Indian Lender Reports $258 Million Bank Fraud by Bhushan Power
(Bloomberg) -- India’s Allahabad Bank Ltd. disclosed financial fraud amounting to almost 18 billion rupees ($258 million) by Bhushan Power & Steel Ltd., becoming the second state-run lender in a week to report fraud by the bankrupt steel mill.
Bhushan Power misappropriated bank funds and manipulated account books to raise money from consortium lender banks, Allahabad Bank said in a filing to stock exchanges on Saturday. The lender has set aside 9 billion rupees to account for the fraud and said it expects “good recovery” from the insolvency case, which is currently before India’s bankruptcy court.
Punjab National Bank, the 124-year-old lender that was stung by a $2 billion fraud last year, said last week that Bhushan Power had manipulated accounts resulting in a 38 billion rupee fraud. A vast majority of the fraud took place at PNB’s Chandigarh branch, and also involved offices in Hong Kong and Dubai, it said.
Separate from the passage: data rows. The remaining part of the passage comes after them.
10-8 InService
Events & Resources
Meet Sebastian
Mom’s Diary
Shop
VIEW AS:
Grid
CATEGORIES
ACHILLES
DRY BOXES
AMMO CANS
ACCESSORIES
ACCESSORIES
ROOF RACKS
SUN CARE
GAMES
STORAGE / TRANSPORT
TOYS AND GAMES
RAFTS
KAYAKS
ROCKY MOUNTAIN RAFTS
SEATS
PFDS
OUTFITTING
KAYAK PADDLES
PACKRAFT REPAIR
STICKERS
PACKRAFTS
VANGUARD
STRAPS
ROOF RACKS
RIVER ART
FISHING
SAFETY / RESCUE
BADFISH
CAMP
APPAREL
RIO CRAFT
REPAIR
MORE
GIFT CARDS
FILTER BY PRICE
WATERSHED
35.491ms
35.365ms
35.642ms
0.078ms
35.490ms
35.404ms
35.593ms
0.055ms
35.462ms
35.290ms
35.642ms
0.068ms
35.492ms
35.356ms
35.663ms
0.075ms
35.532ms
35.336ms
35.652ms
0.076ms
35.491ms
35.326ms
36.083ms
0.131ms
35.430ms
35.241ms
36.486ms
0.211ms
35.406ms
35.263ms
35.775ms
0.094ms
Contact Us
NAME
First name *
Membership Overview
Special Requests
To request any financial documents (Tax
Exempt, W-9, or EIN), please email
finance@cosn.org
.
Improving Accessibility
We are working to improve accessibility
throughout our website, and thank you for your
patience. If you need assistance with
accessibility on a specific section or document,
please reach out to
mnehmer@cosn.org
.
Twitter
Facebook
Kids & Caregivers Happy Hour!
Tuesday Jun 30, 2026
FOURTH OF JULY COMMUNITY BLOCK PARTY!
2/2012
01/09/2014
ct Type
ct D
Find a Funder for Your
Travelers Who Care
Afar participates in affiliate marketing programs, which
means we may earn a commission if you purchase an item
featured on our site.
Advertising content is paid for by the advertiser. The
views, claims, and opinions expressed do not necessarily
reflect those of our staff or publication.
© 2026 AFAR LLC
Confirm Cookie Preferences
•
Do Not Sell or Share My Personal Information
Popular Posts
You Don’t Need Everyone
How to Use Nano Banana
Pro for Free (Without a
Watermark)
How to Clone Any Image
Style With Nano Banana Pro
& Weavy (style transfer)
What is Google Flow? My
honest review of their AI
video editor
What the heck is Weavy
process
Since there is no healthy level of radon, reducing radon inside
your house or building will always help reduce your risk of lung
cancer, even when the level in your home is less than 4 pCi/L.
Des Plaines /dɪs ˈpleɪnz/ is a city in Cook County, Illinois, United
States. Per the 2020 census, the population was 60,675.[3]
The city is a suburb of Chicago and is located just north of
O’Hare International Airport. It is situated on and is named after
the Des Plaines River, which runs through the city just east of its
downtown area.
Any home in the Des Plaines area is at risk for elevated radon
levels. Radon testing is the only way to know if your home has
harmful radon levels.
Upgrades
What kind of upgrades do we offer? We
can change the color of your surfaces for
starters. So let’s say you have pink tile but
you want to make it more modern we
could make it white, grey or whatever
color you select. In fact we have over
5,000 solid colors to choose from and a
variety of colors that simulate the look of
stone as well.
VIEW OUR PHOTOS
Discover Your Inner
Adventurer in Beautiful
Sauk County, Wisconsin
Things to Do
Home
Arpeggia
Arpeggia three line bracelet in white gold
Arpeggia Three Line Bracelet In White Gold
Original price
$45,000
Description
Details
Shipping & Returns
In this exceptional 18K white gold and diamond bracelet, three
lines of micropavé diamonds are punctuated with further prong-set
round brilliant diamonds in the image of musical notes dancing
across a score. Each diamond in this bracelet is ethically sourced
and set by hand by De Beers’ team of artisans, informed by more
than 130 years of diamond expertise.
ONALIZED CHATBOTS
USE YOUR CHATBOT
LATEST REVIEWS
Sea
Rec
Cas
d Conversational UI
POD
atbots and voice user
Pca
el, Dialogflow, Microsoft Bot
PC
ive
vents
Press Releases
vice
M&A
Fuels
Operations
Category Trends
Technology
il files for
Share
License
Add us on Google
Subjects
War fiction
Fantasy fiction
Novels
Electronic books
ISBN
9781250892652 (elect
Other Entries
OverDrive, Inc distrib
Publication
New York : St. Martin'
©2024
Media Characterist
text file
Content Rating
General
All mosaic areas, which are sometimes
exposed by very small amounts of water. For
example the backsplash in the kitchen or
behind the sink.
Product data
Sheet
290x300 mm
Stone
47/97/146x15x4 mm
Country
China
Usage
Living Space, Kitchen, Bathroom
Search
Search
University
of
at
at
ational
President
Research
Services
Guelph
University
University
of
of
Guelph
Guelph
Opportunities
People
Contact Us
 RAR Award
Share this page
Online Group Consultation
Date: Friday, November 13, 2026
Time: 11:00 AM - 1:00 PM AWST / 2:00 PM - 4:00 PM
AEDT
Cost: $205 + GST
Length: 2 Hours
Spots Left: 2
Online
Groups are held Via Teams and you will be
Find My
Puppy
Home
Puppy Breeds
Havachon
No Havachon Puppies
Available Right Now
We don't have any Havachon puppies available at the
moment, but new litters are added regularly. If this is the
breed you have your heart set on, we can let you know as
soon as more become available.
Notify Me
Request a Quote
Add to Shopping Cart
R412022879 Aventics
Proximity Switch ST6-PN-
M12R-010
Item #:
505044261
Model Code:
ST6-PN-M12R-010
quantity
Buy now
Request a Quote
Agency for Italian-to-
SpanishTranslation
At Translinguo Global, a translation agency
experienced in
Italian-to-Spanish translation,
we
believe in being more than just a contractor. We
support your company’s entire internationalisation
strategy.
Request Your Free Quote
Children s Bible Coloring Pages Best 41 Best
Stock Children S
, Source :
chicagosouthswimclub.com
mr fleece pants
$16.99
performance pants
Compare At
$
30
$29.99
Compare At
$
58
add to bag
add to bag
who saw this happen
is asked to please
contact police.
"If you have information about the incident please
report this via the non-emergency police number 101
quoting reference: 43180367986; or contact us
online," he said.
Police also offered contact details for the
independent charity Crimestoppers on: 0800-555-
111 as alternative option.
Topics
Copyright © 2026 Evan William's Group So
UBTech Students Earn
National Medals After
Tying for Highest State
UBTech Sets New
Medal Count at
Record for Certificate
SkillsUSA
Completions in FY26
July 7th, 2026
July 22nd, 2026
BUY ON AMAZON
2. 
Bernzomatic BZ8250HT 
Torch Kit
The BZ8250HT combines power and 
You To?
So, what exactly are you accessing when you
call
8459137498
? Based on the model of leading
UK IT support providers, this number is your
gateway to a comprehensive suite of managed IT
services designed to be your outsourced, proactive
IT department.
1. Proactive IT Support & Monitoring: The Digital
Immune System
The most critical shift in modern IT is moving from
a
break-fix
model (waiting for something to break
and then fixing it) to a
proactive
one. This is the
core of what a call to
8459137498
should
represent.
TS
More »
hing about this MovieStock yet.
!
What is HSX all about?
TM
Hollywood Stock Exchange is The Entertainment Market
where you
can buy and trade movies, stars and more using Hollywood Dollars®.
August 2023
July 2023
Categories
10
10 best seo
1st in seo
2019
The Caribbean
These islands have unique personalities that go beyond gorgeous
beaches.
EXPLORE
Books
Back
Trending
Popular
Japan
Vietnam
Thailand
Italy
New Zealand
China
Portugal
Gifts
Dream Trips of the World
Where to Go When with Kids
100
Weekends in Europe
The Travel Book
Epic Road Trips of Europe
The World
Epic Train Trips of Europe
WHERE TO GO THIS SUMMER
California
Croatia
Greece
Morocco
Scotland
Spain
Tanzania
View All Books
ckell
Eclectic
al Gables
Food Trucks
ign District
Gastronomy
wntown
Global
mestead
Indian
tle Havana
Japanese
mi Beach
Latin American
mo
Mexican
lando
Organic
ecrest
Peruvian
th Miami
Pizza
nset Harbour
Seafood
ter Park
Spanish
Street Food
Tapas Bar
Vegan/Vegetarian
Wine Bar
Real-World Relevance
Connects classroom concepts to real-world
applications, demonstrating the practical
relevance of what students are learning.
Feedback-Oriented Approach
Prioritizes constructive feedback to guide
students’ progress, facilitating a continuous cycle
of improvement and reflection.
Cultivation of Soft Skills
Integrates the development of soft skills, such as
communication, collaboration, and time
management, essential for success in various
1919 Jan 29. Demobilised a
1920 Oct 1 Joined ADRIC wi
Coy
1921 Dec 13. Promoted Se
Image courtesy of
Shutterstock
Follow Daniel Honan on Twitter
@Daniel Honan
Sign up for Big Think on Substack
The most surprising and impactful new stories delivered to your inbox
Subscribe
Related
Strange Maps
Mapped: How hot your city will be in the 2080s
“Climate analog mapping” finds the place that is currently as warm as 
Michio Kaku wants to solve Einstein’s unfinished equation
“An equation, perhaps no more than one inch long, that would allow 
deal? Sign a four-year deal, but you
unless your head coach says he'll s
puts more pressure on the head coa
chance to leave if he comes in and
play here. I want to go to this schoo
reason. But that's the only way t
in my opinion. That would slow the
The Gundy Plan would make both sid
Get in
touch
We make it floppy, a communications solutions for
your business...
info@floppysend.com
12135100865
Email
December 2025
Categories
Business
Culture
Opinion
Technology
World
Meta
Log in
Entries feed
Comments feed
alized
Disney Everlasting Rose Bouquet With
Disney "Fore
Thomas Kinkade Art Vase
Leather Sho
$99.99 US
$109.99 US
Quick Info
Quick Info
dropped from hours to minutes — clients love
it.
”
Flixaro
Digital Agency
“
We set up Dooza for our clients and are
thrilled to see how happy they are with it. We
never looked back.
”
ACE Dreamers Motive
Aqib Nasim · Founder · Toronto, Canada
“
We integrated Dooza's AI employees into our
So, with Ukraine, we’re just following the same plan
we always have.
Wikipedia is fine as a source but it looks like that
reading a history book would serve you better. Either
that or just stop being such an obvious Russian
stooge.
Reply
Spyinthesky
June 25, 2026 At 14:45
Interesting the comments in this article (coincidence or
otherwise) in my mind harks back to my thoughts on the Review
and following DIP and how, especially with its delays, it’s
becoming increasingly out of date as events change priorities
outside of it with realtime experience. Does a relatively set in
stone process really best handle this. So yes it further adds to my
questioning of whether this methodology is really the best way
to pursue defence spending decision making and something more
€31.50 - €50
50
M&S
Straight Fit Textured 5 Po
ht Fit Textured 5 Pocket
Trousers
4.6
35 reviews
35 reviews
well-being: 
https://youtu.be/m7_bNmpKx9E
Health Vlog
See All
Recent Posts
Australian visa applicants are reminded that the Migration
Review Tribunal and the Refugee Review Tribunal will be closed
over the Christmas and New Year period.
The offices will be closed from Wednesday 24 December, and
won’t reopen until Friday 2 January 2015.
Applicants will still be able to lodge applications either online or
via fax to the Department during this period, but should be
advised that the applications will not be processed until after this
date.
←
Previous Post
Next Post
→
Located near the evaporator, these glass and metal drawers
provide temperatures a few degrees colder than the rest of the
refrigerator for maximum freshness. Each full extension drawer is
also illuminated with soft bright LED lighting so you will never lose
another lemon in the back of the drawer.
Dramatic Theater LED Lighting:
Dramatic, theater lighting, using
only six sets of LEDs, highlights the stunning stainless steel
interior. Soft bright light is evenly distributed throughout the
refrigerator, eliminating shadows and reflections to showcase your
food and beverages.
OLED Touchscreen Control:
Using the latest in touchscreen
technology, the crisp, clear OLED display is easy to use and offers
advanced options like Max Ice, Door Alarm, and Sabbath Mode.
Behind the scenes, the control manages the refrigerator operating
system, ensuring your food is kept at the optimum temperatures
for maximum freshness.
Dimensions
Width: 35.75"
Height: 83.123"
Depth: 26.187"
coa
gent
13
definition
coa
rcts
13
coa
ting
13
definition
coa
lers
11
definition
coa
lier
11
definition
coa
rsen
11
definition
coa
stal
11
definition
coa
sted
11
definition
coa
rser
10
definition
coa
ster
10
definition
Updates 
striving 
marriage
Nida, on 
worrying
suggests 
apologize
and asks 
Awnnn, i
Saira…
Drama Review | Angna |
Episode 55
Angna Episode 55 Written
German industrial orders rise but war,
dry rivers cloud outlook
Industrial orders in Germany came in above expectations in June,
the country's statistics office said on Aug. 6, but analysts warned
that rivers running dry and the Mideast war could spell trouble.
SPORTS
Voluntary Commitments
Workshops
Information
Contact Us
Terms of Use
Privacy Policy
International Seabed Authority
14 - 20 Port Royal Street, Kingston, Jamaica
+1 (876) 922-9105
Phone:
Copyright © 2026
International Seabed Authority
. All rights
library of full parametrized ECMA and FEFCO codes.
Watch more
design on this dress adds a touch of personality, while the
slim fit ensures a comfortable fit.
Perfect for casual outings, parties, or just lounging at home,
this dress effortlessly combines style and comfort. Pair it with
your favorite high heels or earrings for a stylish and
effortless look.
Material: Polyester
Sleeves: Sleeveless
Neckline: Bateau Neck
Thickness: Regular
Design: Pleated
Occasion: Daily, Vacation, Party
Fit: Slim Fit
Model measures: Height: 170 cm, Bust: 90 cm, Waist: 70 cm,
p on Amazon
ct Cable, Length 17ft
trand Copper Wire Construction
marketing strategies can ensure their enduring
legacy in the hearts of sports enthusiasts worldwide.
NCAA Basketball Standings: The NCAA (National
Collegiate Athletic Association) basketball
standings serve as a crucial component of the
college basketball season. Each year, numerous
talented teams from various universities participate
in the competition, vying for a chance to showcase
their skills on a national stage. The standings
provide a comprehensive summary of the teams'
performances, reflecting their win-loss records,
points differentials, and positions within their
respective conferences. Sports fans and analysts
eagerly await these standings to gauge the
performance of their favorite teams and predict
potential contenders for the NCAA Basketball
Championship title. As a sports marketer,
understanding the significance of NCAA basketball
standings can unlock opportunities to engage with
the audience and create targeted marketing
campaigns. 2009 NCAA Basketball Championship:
Misappropriation of funds at state-run banks are coming at a time when India is battling the world’s worst bad-loan ratio. Time-bound resolutions under a bankruptcy law are the key to cleaning up $190 billion stressed loans quickly, helping banks dodge higher provisions attached to missing resolution timelines.
India’s bankruptcy court, the National Company Law Tribunal, in April completed hearing arguments and reserved verdict on JSW Steel Ltd.’s 197 billion rupee offer to buy Bhushan Power. Under that offer, Bhushan Power’s financial creditors would get 41% of the total dues owed to them, according to the Resolution Professional’s lawyer.